Pour elle, c’est un peu sa façon d’aider en ces temps de pandémie et de confinement qui pèse lourd sur le moral de tous. « Je veux contribuer à ma façon et apporter un petit peu de bonheur. »

La séance photo était offerte bénévolement, mais selon Marie-Claude, l’argent ne vaudra jamais le bonheur d’un beau sourire. « Je n’ai jamais été payé aussi cher que de voir ces beaux sourires, mais ça, c’est toujours le cas. De voir la mariée pleurer devant ses photos ou l’émotion des gens qui revivent le moment, c’est une passion. Oui, c’est bénévole et je voulais le faire. Ça ne remplit pas le “frigidaire”, mais ça remplit le coeur... solide. »

Pas de balcon, pas de problème

Plus tôt dans la journée, Marie-Claude a eu la permission d’entrer dans le centre pour photographier les gens à l’unité de soin qui, eux, n’ont pas de balcon. Bien entendu, le tout s’est fait avec grande précaution. « C’était vraiment génial de les voir. Je déteste ça mettre un masque, mais ça valait le désagrément. De voir leur beau sourire et le fait qu’ils se soient tous mis beaux, c’était merveilleux. »

Des souvenirs en prime

Une commandite de l’entreprise Pro de la Copie permettra aux modèles de recevoir une copie de leur photo. Quelques clichés seront disponibles sur la page Facebook MariC Photo.

« Je n’ai jamais été payée aussi cher que de voir ces beaux sourires. Ça ne remplit pas le “frigidaire”, mais ça remplit le cœur », assure Marie-Claude Tremblay.

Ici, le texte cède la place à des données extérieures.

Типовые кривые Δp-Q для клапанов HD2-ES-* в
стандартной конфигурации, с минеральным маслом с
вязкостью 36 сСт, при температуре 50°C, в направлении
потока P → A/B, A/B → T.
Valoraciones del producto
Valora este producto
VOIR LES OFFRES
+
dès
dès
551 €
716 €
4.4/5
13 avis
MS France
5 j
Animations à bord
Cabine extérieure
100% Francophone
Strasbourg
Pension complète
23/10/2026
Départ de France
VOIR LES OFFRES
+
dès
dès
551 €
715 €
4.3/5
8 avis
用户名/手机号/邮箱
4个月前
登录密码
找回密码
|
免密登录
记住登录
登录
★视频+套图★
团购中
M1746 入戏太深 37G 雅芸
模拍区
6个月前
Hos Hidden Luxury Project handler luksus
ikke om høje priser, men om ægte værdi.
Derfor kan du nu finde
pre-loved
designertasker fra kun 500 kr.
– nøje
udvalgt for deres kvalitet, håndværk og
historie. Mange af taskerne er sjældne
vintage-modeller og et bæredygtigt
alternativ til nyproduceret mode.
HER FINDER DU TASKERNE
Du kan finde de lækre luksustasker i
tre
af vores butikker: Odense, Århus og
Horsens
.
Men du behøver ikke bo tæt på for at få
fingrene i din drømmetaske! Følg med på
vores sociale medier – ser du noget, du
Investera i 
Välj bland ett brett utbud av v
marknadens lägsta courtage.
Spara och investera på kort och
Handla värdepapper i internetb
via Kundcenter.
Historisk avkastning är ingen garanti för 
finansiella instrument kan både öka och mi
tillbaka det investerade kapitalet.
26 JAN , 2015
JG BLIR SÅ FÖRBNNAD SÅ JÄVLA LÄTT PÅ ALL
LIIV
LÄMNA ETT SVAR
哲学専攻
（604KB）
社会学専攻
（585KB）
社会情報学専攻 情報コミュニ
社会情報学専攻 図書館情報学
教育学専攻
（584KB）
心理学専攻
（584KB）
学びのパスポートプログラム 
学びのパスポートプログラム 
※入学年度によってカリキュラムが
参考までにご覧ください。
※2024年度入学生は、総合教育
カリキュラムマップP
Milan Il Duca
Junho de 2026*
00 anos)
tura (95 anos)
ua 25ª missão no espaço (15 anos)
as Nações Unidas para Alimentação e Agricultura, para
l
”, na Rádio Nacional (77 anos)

Par ailleurs, la femme débordante d’énergie reprendra l’appareil photo de façon bénévole pour les finissants de l’école secondaire Charles-Gravel. Elle donnera une photo en format numérique à chacun des jeunes qui termine son parcours secondaire dans cette situation particulière.

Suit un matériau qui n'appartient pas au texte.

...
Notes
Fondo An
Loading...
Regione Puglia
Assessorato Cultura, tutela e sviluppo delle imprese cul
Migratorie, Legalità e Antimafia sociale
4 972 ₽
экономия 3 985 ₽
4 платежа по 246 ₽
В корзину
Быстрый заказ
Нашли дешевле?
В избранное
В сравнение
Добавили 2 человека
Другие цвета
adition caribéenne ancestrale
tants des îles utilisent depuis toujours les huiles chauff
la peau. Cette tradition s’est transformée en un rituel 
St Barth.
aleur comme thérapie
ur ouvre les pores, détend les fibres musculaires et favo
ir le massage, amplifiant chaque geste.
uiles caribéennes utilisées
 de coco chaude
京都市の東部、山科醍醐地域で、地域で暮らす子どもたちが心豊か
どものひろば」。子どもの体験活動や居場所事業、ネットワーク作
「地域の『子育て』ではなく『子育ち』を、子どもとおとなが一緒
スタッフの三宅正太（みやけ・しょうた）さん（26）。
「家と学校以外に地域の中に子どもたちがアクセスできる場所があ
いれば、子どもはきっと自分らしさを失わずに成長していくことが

Les activités balcons, une réussite

Ce n’est pas la première fois depuis le début du confinement que la Villa Saguenay organise de petites activités sur les balcons. « Ç’a commencé quand notre chef cuisinier quittait et il ne pouvait pas dire au revoir aux résidents. On a eu l’idée de faire sortir les gens dehors avec des cuillères en bois et des casseroles et on a fait le tour avec le cuisinier. Ça m’a ému de voir la participation des gens. J’ai pleuré tout l’après-midi », raconte le responsable des loisirs et de l’animation de l’établissement pour personnes âgées, Dominic Gagné.

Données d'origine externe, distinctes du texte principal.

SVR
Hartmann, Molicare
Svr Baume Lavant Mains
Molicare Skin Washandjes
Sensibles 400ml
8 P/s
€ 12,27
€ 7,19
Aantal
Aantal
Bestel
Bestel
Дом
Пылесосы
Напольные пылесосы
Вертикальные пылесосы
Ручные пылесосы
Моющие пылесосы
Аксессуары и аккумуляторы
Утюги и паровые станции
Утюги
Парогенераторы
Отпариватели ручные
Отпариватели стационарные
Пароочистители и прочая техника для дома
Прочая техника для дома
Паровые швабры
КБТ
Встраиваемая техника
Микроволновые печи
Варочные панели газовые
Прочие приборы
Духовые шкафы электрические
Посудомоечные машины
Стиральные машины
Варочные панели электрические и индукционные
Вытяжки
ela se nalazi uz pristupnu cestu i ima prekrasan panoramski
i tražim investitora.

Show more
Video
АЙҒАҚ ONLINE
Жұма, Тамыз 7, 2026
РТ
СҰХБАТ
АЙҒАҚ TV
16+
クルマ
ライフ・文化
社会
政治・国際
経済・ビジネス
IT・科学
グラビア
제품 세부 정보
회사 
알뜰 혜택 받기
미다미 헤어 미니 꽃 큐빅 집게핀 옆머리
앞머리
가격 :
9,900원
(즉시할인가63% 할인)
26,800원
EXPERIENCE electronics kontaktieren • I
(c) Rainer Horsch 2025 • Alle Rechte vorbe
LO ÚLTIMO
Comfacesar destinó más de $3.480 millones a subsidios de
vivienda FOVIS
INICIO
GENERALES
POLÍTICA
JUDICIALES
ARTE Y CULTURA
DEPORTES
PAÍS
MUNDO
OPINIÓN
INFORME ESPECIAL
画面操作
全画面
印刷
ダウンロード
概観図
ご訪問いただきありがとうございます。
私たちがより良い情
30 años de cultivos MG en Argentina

Si l’on se fie à la réaction des bénéficiaires et aux désirs des intervenants, ce ne sera pas la dernière non plus. « On veut faire ça une fois par semaine ou deux, des événements spéciaux à l’extérieur. Les gens ici sont encore confinés parce que personne ne peut entrer. On a beaucoup de personnes à mobilité réduite qui n’ont pas la latitude d’aller prendre des marches, alors ces activités sont les seules qu’ils peuvent faire », explique M. Gagné.

Si la pandémie a amené avec elle son lot d’inconvénients, Dominic Gagné avoue qu’elle a joué un rôle déterminant dans l’amélioration des services qu’il offre aux résidents. « Il y a beaucoup de choses qui vont rester. On fait maintenant des bingos téléphoniques ou du coloriage de mandalas. Les gens nous disent “hey ! Après la COVID, on veut que tu continues à nous fournir en dessins et en crayons-feutres”. Ça nous oblige à nous dépasser, c’est un gros défi tous les jours, mais ça en vaut la peine. »

Marie-Claude Tremblay et Dominic Gagné ont passé une superbe journée à faire sourire les résidents de la Villa Saguenay.

Deux autres activités balcons sont déjà au menu pour la Villa Saguenay. Les résidents recevront la bénédiction de l’évêque de Chicoutimi, Mgr René Guay, le 16 juin à 14h, puis ce sera au tour de la troupe Les fous du roi de venir divertir les gens à l’extérieur. M. Gagné ne savait toutefois pas si l’événement va se tenir le 25 juin ou le 2 juillet.